A TensorFlow model trained on several thousand images gathered from public sources, users, and Dropbox employees determines which files are optimal candidates for text extraction, and a second AI model — a modified Densenet-121 deep convolutional network trained on the open source ImageNet dataset — detects the corners of the docs in images. Meanwhile, yet another model extracts “tokens” from files that roughly correspond to words, which it arranges in lists and adds to Dropbox’s search index.
A micro-service worker — lambda — created with Cape, Dropbox’s in-house, large-scale framework for asynchronous event-stream processing, kick-starts the auto OCR pipeline whenever a file’s uploaded or edited.

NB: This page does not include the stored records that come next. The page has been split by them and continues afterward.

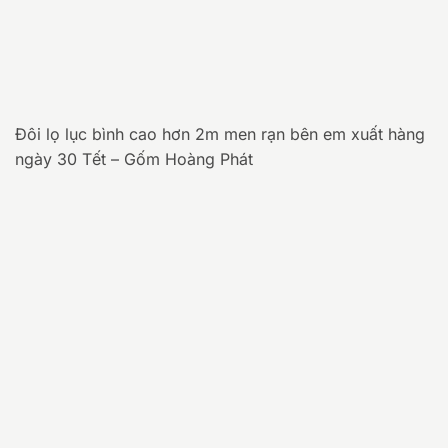
Đôi lọ lục bình cao hơn 2m men rạn bên em xuất hàng
ngày 30 Tết – Gốm Hoàng Phát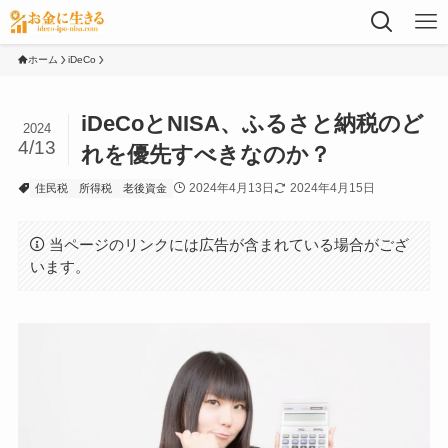
ホーム
iDeCo
iDeCoとNISA、ふるさと納税のど
2024
4/13
れを優先すべきなのか？
2024年4月13日
2024年4月15日
住民税
所得税
老後資金
当ページのリンクには広告が含まれている場合がござ
います。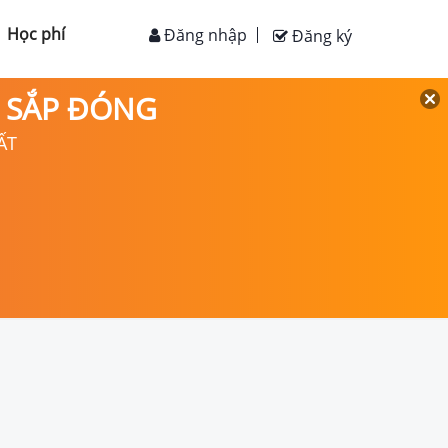
Học phí
Đăng nhập
Đăng ký
D SẮP ĐÓNG
ẤT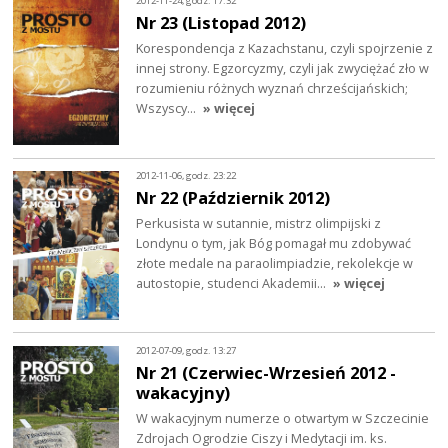
2012-11-24, godz. 17:32
Nr 23 (Listopad 2012)
Korespondencja z Kazachstanu, czyli spojrzenie z
innej strony. Egzorcyzmy, czyli jak zwyciężać zło w
rozumieniu różnych wyznań chrześcijańskich;
Wszyscy…
» więcej
2012-11-06, godz. 23:22
Nr 22 (Październik 2012)
Perkusista w sutannie, mistrz olimpijski z
Londynu o tym, jak Bóg pomagał mu zdobywać
złote medale na paraolimpiadzie, rekolekcje w
autostopie, studenci Akademii…
» więcej
2012-07-09, godz. 13:27
Nr 21 (Czerwiec-Wrzesień 2012 -
wakacyjny)
W wakacyjnym numerze o otwartym w Szczecinie
Zdrojach Ogrodzie Ciszy i Medytacji im. ks.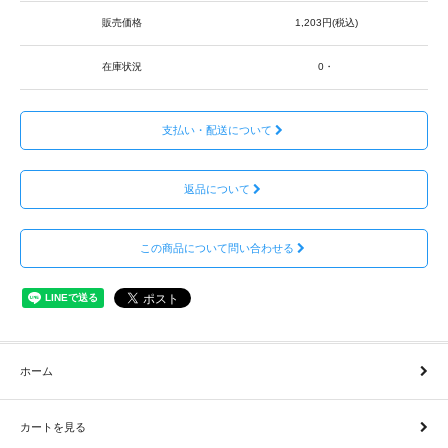
販売価格
1,203円(税込)
在庫状況
0・
支払い・配送について
返品について
この商品について問い合わせる
ホーム
カートを見る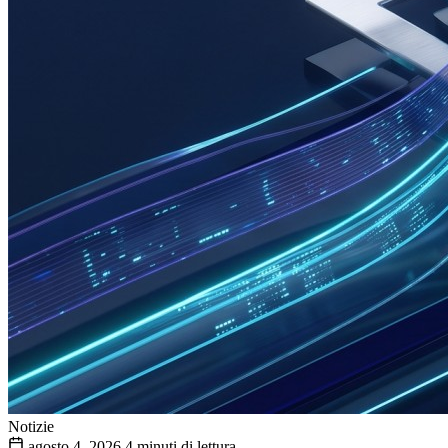
Notizie
agosto 4, 2026
4 minuti di lettura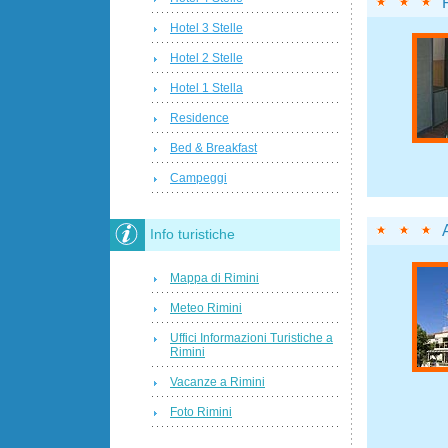
Hotel 3 Stelle
Hotel 2 Stelle
Hotel 1 Stella
Residence
Bed & Breakfast
Campeggi
Info turistiche
Mappa di Rimini
Meteo Rimini
Uffici Informazioni Turistiche a
Rimini
Vacanze a Rimini
Foto Rimini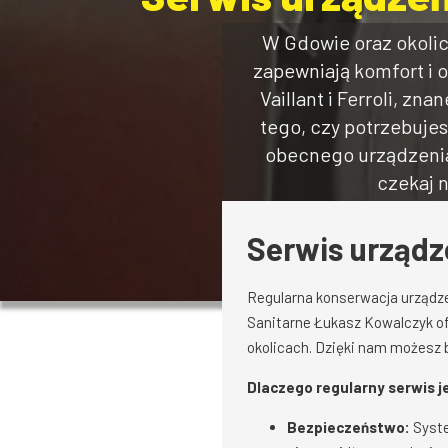
W Gdowie oraz okoli
zapewniają komfort i 
Vaillant i Ferroli, z
tego, czy potrzebuje
obecnego urządzenia
czekaj 
Serwis urządze
Regularna konserwacja urządzeń
Sanitarne Łukasz Kowalczyk of
okolicach. Dzięki nam możesz b
Dlaczego regularny serwis j
Bezpieczeństwo:
Syste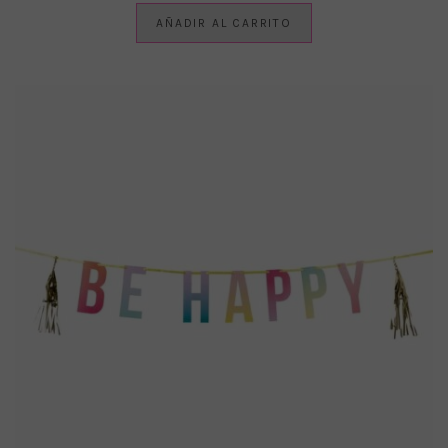
AÑADIR AL CARRITO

To increase the system’s robustness, the Dropbox team implemented a “retry” logic that makes consecutive attempts to parse a PDF or image in the event of an error. (It resulted in an 88 percent reduction in failure rate for PDF metadata extraction, according to Fink.)
“Making document images searchable is the first step towards a deeper understanding of the structure and content of documents,” Fink wrote. “With that information, Dropbox can help users organize their files better — a step on the road to a more enlightened way of working.”
The months since the kickoff of DBXi and Dropbox’s initial public offering have seen an uptick in AI-powered product deployments.
Last week marked the launch of Nautilus, an overhauled search engine that uses machine learning to rank documents in search results. And in September, Dropbox detailed an experimental AI-powered desktop notifications feature that intelligently highlights “the most important [files]” connected to accounts.
Both came on the heels of a partnership with Google that will let users of its G Suite productivity service keep Docs, Sheets, and Slides file inside Dropbox’s cloud storage environment by the end of this year, and the rollout of expanded base storage for paid tiers.
“We see tremendous potential to use machine intelligence to improve the work experience itself,” Dropbox product group managers Timo Mertens and Vinod Valloppillil wrote in a blog post earlier this year. “From a technical perspective, these are important problems to solve, and success means not only intuitive user interfaces, but also lightning-fast response times, industry-leading prediction, and the highest standards for maintaining data privacy.”